The Robert H. Lurie Comprehensive Cancer Center of Northwestern University is committed to being a national leader in the battle to overcome cancer, with significant research in basic, clinical, prevention and control, behavioral and population-based investigations.

The Engineering Faculty Fellowship Program, thanks to generous support from the Washington Square Health Foundation, is providing fellowships for faculty members from Northwestern’s McCormick School of Engineering and Applied Science (McCormick) to work with cancer biologists for an academic quarter. The selected McCormick faculty members bring expertise in areas such as imaging, biomaterials and drug delivery to the collaborations, and address scientific challenges from a different perspective. These partnerships accelerate the process of translation, which will ultimately result in more rapid testing of new therapies for cancer patients.

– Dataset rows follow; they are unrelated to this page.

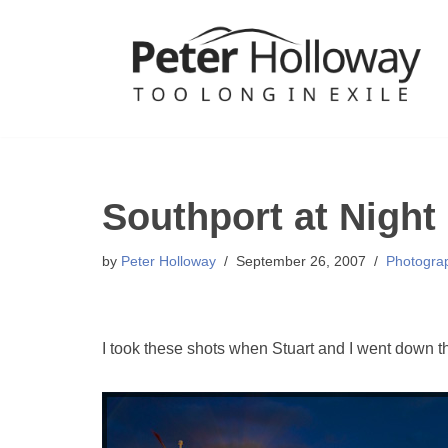
Skip
to
content
Southport at Night
by
Peter Holloway
September 26, 2007
Photogra
I took these shots when Stuart and I went down th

McCormick Professor Lonnie Shea, PhD, was the inaugural fellow, working closely with Vincent Cryns, MD, (endocrinology) and Jacqueline Jeruss, MD, PhD, (breast cancer) on a transformative technology that allows for large-scale assessment of signaling pathway activity in cells. “Analyzing cancer cells to determine treatments is typically accomplished by measuring the absence or presence of specific proteins,” explains Dr. Shea.  Based on their collaboration, he and his colleagues have developed an approach that is based, instead, on measuring the activity of these proteins, and worked together during his fellowship to identify potential applications of this technology in the area of cancer.

McCormick Associate Professor, Dean Ho, PhD, utilized the second fellowship working with the laboratories of Kenji Muro, MD / Tadanori Tomita, MD, (neurosurgery) and Seema Khan, MD / Robert Chatterton, PhD (breast cancer) on the applications of nanodiamonds (tiny diamond nanoparticles) as agents to deliver chemotherapy drugs for the treatment of brain cancer and breast cancer.  Preliminary studies demonstrate that, “nanodiamonds increase potential for sustained delivery with decreased side effects,” says Dr. Ho.

The third fellow, McCormick Professor, William L. Kath, PhD, recently completed work in the laboratory of Jonathan Licht, MD (hematology / oncology), using network analysis and computational modeling to compare different states of gene expression in both normal and cancer cells.  Different types of cancer exhibit distinct sets of genetic changes; the long-term goal of this work is to develop methods that can identify the cause-and-effect relationships veiled within such genetic signatures.